◆ **ABOUT THIS TASK**: Reproduce the items below word for word, leaving out the pictures.
==============================
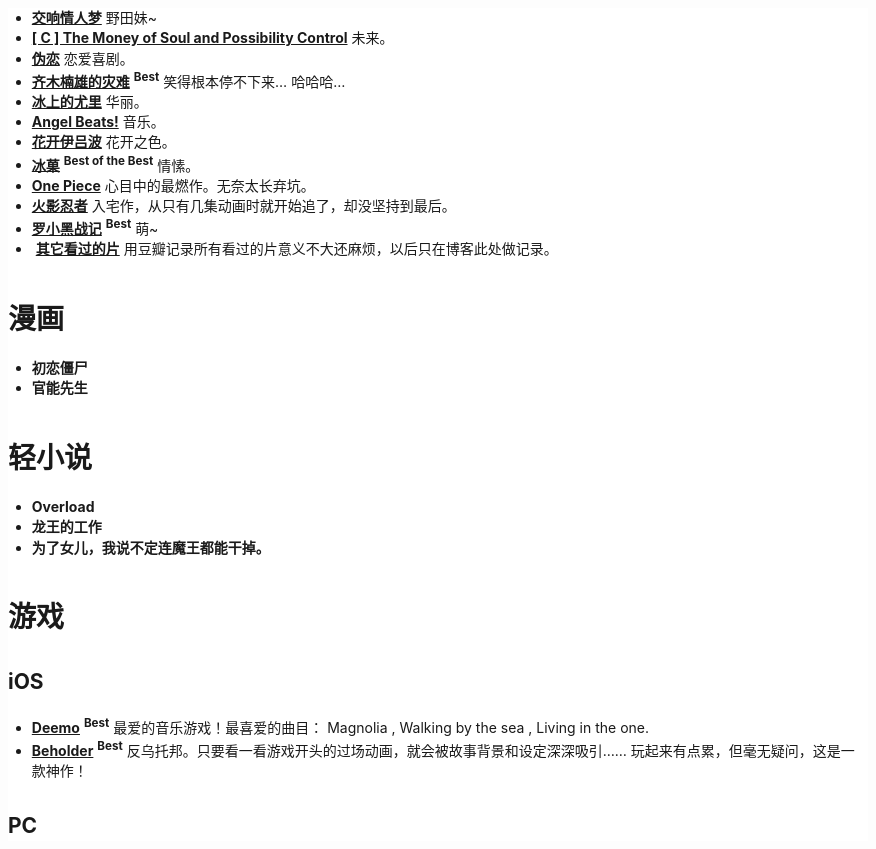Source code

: - [__交响情人梦__](http://movie.douban.com/subject_search?search_text=%E4%BA%A4%E5%93%8D%E6%83%85%E4%BA%BA%E6%A2%A6&cat=1002)
    野田妹~
- [__[ C ] The Money of Soul and Possibility Control__](http://movie.douban.com/subject/5413681/)
    未来。
- [__伪恋__](https://movie.douban.com/subject_search?search_text=%E4%BC%AA%E6%81%8B&cat=1002)
    恋爱喜剧。
- [__齐木楠雄的灾难__](https://movie.douban.com/subject/26801048/) <sup>__Best__</sup>
    笑得根本停不下来… 哈哈哈…
- [__冰上的尤里__](https://movie.douban.com/subject/26756212/)
    华丽。
- [__Angel Beats!__](http://movie.douban.com/subject/4202090/)
    音乐。
- [__花开伊吕波__](http://movie.douban.com/subject/4935090/)
    花开之色。
- [__冰菓__](http://movie.douban.com/subject/10001418/) <sup>__Best of the Best__</sup>
    情愫。
- [__One Piece__](http://movie.douban.com/subject/1453238/)
    心目中的最燃作。无奈太长弃坑。
- [__火影忍者__](http://movie.douban.com/subject/1427318/)
    入宅作，从只有几集动画时就开始追了，却没坚持到最后。
- [__罗小黑战记__](http://movie.douban.com/subject/10477598/) <sup>__Best__</sup>
    萌~
- <span class="val_pos icon-douban"> &nbsp;[__其它看过的片__](http://movie.douban.com/people/IceHeGZ/collect?sort=rating&start=0&mode=grid&tags_sort=count)
    用豆瓣记录所有看过的片意义不大还麻烦，以后只在博客此处做记录。

# 漫画

- __初恋僵尸__
- __官能先生__

# 轻小说

- __Overload__
- __龙王的工作__
- __为了女儿，我说不定连魔王都能干掉。__

# 游戏

## iOS

- [__Deemo__](https://itunes.apple.com/cn/app/deemo/id700637744?mt=8) <sup>__Best__</sup>
    最爱的音乐游戏！最喜爱的曲目： Magnolia , Walking by the sea , Living in the one.
- [__Beholder__](https://itunes.apple.com/cn/app/beholder/id1205486761?mt=8) <sup>__Best__</sup>
    反乌托邦。只要看一看游戏开头的过场动画，就会被故事背景和设定深深吸引…… 玩起来有点累，但毫无疑问，这是一款神作！

## PC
==============================
◆ **ANSWER BOX**:
Source code

: - [__交响情人梦__](http://movie.douban.com/subject_search?search_text=%E4%BA%A4%E5%93%8D%E6%83%85%E4%BA%BA%E6%A2%A6&cat=1002)
    野田妹~
- [__[ C ] The Money of Soul and Possibility Control__](http://movie.douban.com/subject/5413681/)
    未来。
- [__伪恋__](https://movie.douban.com/subject_search?search_text=%E4%BC%AA%E6%81%8B&cat=1002)
    恋爱喜剧。
- [__齐木楠雄的灾难__](https://movie.douban.com/subject/26801048/) <sup>__Best__</sup>
    笑得根本停不下来… 哈哈哈…
- [__冰上的尤里__](https://movie.douban.com/subject/26756212/)
    华丽。
- [__Angel Beats!__](http://movie.douban.com/subject/4202090/)
    音乐。
- [__花开伊吕波__](http://movie.douban.com/subject/4935090/)
    花开之色。
- [__冰菓__](http://movie.douban.com/subject/10001418/) <sup>__Best of the Best__</sup>
    情愫。
- [__One Piece__](http://movie.douban.com/subject/1453238/)
    心目中的最燃作。无奈太长弃坑。
- [__火影忍者__](http://movie.douban.com/subject/1427318/)
    入宅作，从只有几集动画时就开始追了，却没坚持到最后。
- [__罗小黑战记__](http://movie.douban.com/subject/10477598/) <sup>__Best__</sup>
    萌~
- <span class="val_pos icon-douban"> &nbsp;[__其它看过的片__](http://movie.douban.com/people/IceHeGZ/collect?sort=rating&start=0&mode=grid&tags_sort=count)
    用豆瓣记录所有看过的片意义不大还麻烦，以后只在博客此处做记录。

# 漫画

- __初恋僵尸__
- __官能先生__

# 轻小说

- __Overload__
- __龙王的工作__
- __为了女儿，我说不定连魔王都能干掉。__

# 游戏

## iOS

- [__Deemo__](https://itunes.apple.com/cn/app/deemo/id700637744?mt=8) <sup>__Best__</sup>
    最爱的音乐游戏！最喜爱的曲目： Magnolia , Walking by the sea , Living in the one.
- [__Beholder__](https://itunes.apple.com/cn/app/beholder/id1205486761?mt=8) <sup>__Best__</sup>
    反乌托邦。只要看一看游戏开头的过场动画，就会被故事背景和设定深深吸引…… 玩起来有点累，但毫无疑问，这是一款神作！

## PC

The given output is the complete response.